By Philip Boroff — Broadway Journal
Growing up in Las Vegas, Ilana Atkins started studying piano at six but eventually hit a wall with classical music.
“The music didn’t speak to me,” she said. “As I got older, the most consistent response I got was, ‘Oh girl, you’re light skinned and you play the piano, you could be the next Alicia Keys.’”
“I was like, ‘are those my only options? I’m either doing pop music or I’m sitting in a practice room for the rest of my life?’”
In her teens, Atkins found her way to musical theater and in 2019, she was the associate conductor of the Broadway revival of the musical Once on this Island. This past weekend found her in the Zoom where it happened — at the inaugural event of Musicians United for Social Equity. The group aims to make live theater’s pits, podiums and rehearsals rooms more inclusive and more diverse, particularly in the fields of arranging, orchestrating and conducting musical scores.

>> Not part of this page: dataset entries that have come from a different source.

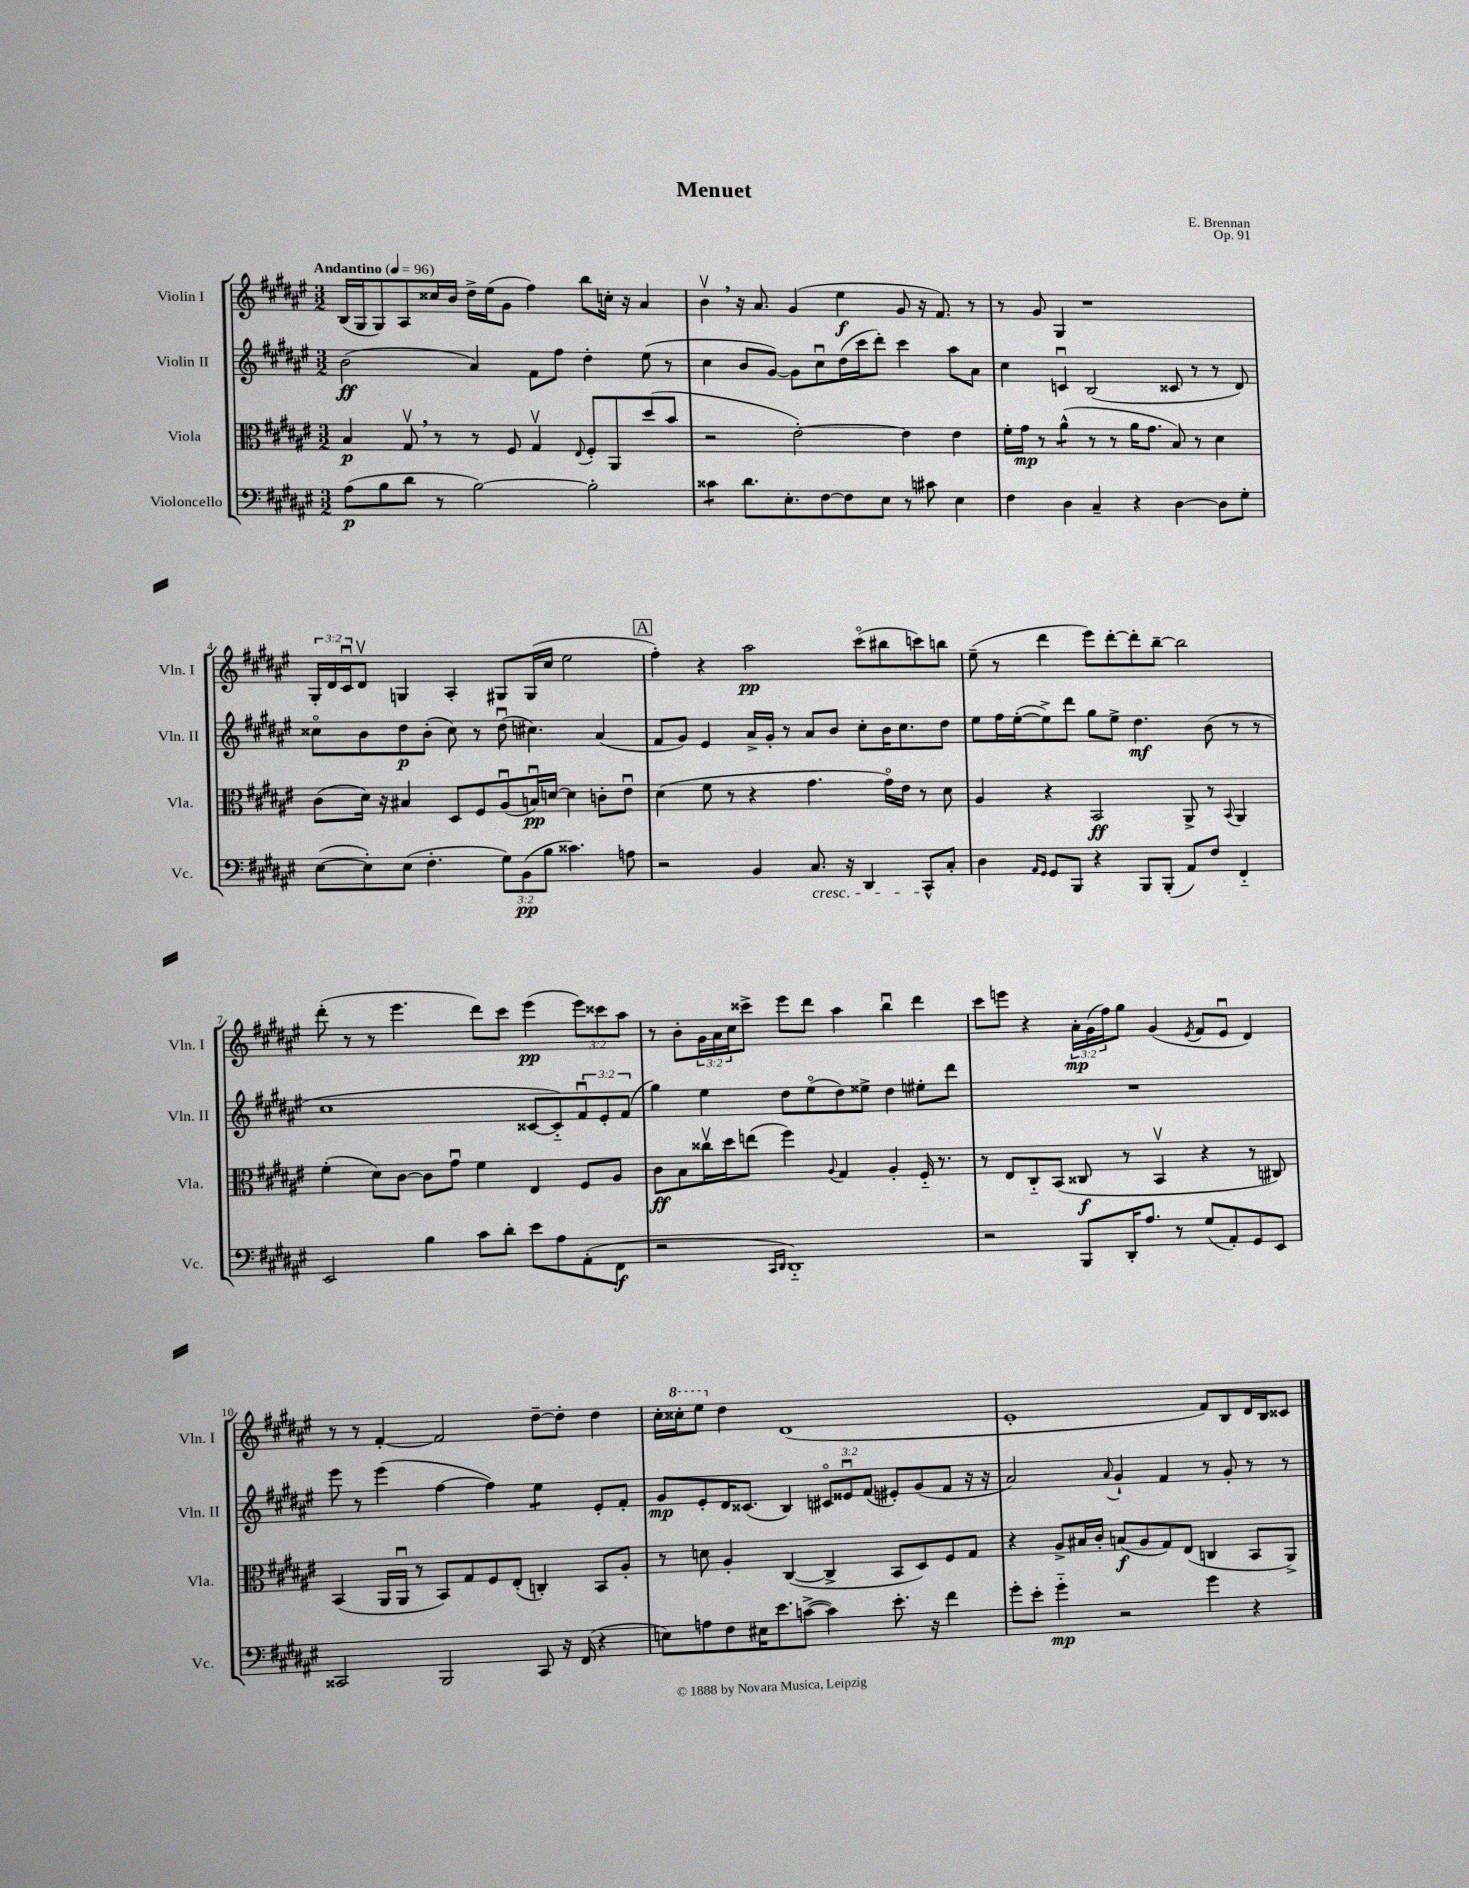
\header { title = "Menuet" composer = "E. Brennan" opus = "Op. 91" }
<<
\new StaffGroup <<
\new Staff = "s0" \with { instrumentName = "Violin I" shortInstrumentName = "Vln. I" } {
    \clef treble \key fis \major \numericTimeSignature \time 3/2 \override Staff.TupletNumber.text = #tuplet-number::calc-fraction-text \tempo "Andantino" 4 = 96
    b16( gis16 gis8) ais8 cisis''16 b'16 dis''16-> eis''16( gis'8 fis''4) b''8 c''16-. r16 ais'4 |
    b'4\upbow \breathe r16 ais'8. gis'4( eis''4\f gis'8 r16 fis'8.) r8 |
    r8 gis'8 gis4 r1 |
    \tuplet 3/2 { gis16-. dis'16 cis'16\downbow } dis'8\upbow g4 ais4-. gis8 gis16( cis''16 eis''2 |
    \mark \markup { \box "A" } fis''4-.) r4 ais''2\pp cis'''8\flageolet( bis''8 c'''8) b''8 |
    eis''8--( r8 dis'''4 eis'''8) dis'''8~-. dis'''8-. b''8~-- b''2 |
    dis'''8-.( r8 r8 eis'''4. dis'''8) cis'''8 eis'''4\pp( \tuplet 3/2 { eis'''8) cisis'''8 ais''8 } |
    r8 b'8-. \tuplet 3/2 { gis'16 ais'16 cis''16 } cisis'''8-> eis'''8 dis'''8 ais''4 b''4\downbow dis'''4 |
    cis'''8 e'''8 r4 \tuplet 3/2 { ais'16-.\mp gis'16( fis''16) } gis''8 gis'4( \acciaccatura { eis'8 } fis'8 eis'8\downbow dis'4) |
    r8 r8 fis'4~-. fis'2 dis''8~-- dis''8-. dis''4 |
    cis''16-. \ottava #1 cisis'''16-. eis'''8 \ottava #0 dis''4 dis'1( |
    eis'1-. fis'8) b8 dis'16 b16 cisis'8 \bar "|." |
}
\new Staff = "s1" \with { instrumentName = "Violin II" shortInstrumentName = "Vln. II" } {
    \clef treble \key fis \major \numericTimeSignature \time 3/2 \override Staff.TupletNumber.text = #tuplet-number::calc-fraction-text
    b'2\ff( ais'4) fis'8 fis''8 dis''4-. eis''8( r8 |
    cis''4 b'8 gis'8~) gis'8 cis''8\downbow dis''16( cis'''16 dis'''8-.) cis'''4 ais''8 ais'8 |
    cis''4 c'4\downbow b2( cisis'8 r8 r8 dis'8) |
    cisis''8\flageolet b'8 dis''8\p b'8-.( cisis''8) r8 dis''8\downbow( cis''4.) ais'4( |
    \mark \markup { \box "A" } fis'8 gis'8) eis'4 ais'16-> gis'16-. r8 ais'8 b'8 cis''8-. b'16 cis''8. dis''8 |
    eis''8 fis''16 eis''16~-.( eis''8->) dis'''8 gis''8 eis''8-> dis''4.\mf b'8( r8 r8 |
    cis''1 cisis'8~ cisis'8-_) \tuplet 3/2 { fis'8\downbow eis'8-. fis'8( } |
    gis''4) eis''4 dis''8 eis''8\flageolet( dis''8) eisis''8-> dis''4 eis''8-. dis'''8 |
    R1. |
    eis'''8 r8 eis'''4( fis''4~ fis''4) eis''4:8 eis'8-. fis'8-. |
    gis'8\mp eis'8-. dis'16 cisis'8.( b4) \tuplet 3/2 { cis'8\flageolet eisis'8\downbow fis'8( } eis'8-.) gis'8( fis'8 r16 r16 |
    ais'2) \appoggiatura { ais'8 } gis'4-! fis'4 r8 gis'8-. r8 r8 \bar "|." |
}
\new Staff = "s2" \with { instrumentName = "Viola" shortInstrumentName = "Vla." } {
    \clef alto \key fis \major \numericTimeSignature \time 3/2
    b4\p gis8\upbow \breathe r8 r8 fis8 gis4\upbow \appoggiatura { eis8 } fis8-. ais,8 dis''8( b'8 |
    r2 eis'2~-.) eis'4 eis'4 |
    fis'16-. gis'16\mp r8 ais'4:8-^( r8 r8 ais'16 gis'8. b8) r8 dis'4 |
    cis'8( dis'16) r16 bis4 dis8 fis8 ais8\downbow( b16\downbow\pp) d'16~ d'4 c'8-. eis'8\downbow |
    \mark \markup { \box "A" } dis'4( fis'8 r8 r4 gis'4. gis'16\flageolet) eis'16 r8 dis'8 |
    ais4 r4 b,2\ff ais,8-> r8 \appoggiatura { b,8 } ais,4 |
    fis'4-.( dis'8) cis'8~ cis'8 gis'8\downbow fis'4 eis4 fis8 ais8 |
    cis'8\ff b8 cisis''16\upbow dis''16 e''8( fis''4) \appoggiatura { ais8 } gis4 ais4-. fis16-_ r8. |
    r8 eis8 cis8-_ b,8( cisis8\f r8 b,4\upbow r4 r8 cis8) |
    b,4( ais,16 ais,16\downbow r8 b,8) gis8 fis8 eis8-.( c4-.) b,8 ais8-. |
    r8 d'8 ais4-. cis4~( cis4-> b,8 dis8) fis8 gis8 |
    r4 ais8-> bis16 cis'16-. b8\f( ais8 gis8) eis8( c4 b,8 ais,8->) \bar "|." |
}
\new Staff = "s3" \with { instrumentName = "Violoncello" shortInstrumentName = "Vc." } {
    \clef bass \key fis \major \numericTimeSignature \time 3/2 \override Staff.TupletNumber.text = #tuplet-number::calc-fraction-text
    ais8\p( b8 dis'8 r8 b2~) b2-. |
    cisis'4:8 dis'8. eis8.-. fis8~ fis8 eis8 r8 cis'8 eis4 |
    fis4 dis4 cis4-- r4 dis4~ dis8 gis8-. |
    eis8~( eis8-.) eis8( fis4.-. \tuplet 3/2 { gis8) b,8\pp( b8 } cisis'4.) a8 |
    \mark \markup { \box "A" } r2 b,4 cis8.\cresc r16 dis,4 cis,8-^\! cis8-. |
    dis4 \grace { ais,16 gis,16 } gis,8 b,,8 r4 b,,8 b,,8-.( ais,8) fis8 fis,4-_ |
    eis,2 b4 cis'8 dis'8-. eis'8 ais8 ais,8-.( fis,8\f |
    r2 \grace { cis,16 dis,16 } dis,1-_) |
    r2 b,,8 dis,16-. ais8. r8 gis8( ais,8-.) gis,8 eis,8 |
    cisis,2 b,,2 cisis,8 r16 fis,16( r4 |
    e8) a8 fis8 eis16 eis'8. c'8~->( c'4) eis'8.-. r16 fis'4 |
    gis'8-. eis'8-. gis'4-_\mp r2 gis'4 r4 \bar "|." |
}
>>
>>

“If we can help other people get past the barrier of, ‘oh I’m a girl, they’re never going to hire me,’ or ‘I’m a Black or brown artist, they’re never going to hire me,’” Atkins said, the change will benefit “both those individual musicians and the industry as a whole.” (Atkins, like the others quoted in this story, is a founding member of the organization.)

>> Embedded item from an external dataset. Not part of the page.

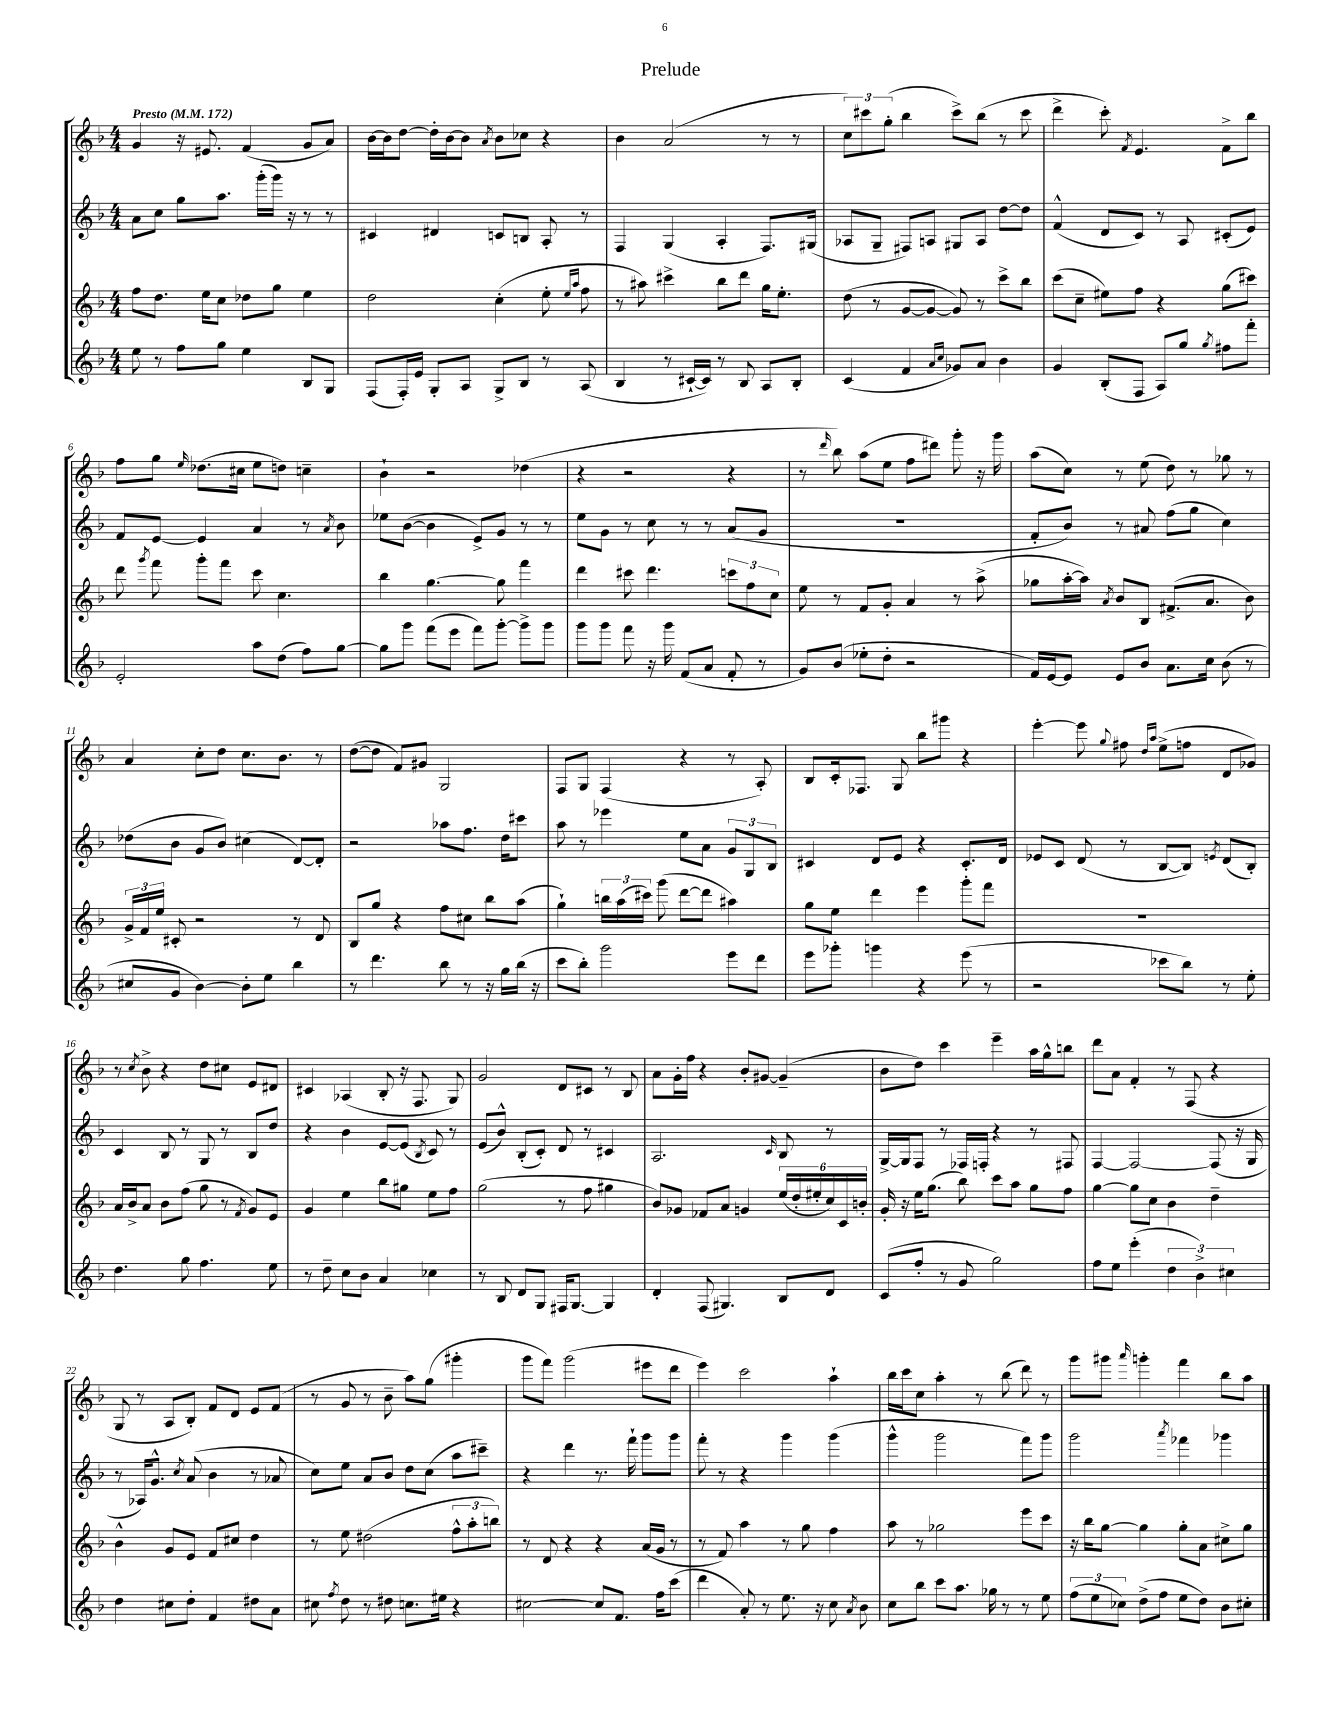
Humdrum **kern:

Moderating the MUSE event was Alex Lacamoire, the arranger, orchestrator and music supervisor, whose credits include Dear Evan Hansen, Hamilton and In The Heights. He cited the advocacy groups We See You, White American Theater and the Broadway Advocacy Coalition, which have pressured the industry to scrutinize itself and the ranks of every component of how shows are created, from development through production. “It is imperative that we come back to work with a different mindset, whenever our medium is restarted,” he said.
The musicians said the shutdown brought on by the pandemic has had a silver lining in giving them time to form their group. Video conferencing systems like Zoom, which gained widespread acceptance this year, facilitates mentoring young musicians.
“We’ve all moved online and so access is a different thing now,” said Mary-Mitchell Campbell, a musical director and arranger who worked on The Prom and Mean Girls. “It’s kind of strange to look at everybody in a box, but we have access. We have the ability to have these conversations and this is what we’re moving towards, finding ways to connect.”
Kenny Seymour, the musical director of Memphis and Ain’t Too Proud, recalled that his mentor Harold Wheeler, an acclaimed orchestrator, was invaluable when he transitioned to theater from working as a touring musician. “Harold, amongst others, would answer those questions that I just couldn’t learn in school.”
MUSE plans to create online workshops to teach skills for working in theater. And it followed the lead of Maestra, a partner organization that composer and musical director Georgia Stitt created for women musicians, by starting a directory of musicians of color.
“No one should ever be able to say, ‘I didn’t know where the Black or brown or people of color musicians were,” said Zane Mark, an orchestrator and arranger who co-wrote the music to the late 1990s hit Bring in ‘Da Noise, Bring in ‘Da Funk. “That can never be an excuse anymore.”
Stephen Oremus — an arranger, conductor and orchestrator whose resumé includes Avenue Q, Wicked, The Book of Mormon, Kinky Boots and Frozen — hopes to develop a MUSE fellowship to assist music assistants of color. He said that many of the music assistants he’s worked with later rose in the business.
“We have the opportunity in our little corner of Broadway, in our music departments, to set an example for other departments in the industry,” Oremus said.
“The way this industry works is, you build a professional reputation, you work with people who end up loving working with you and they give you more work or recommend you to someone else,” he said. “We can get people in the room to build those relationships.”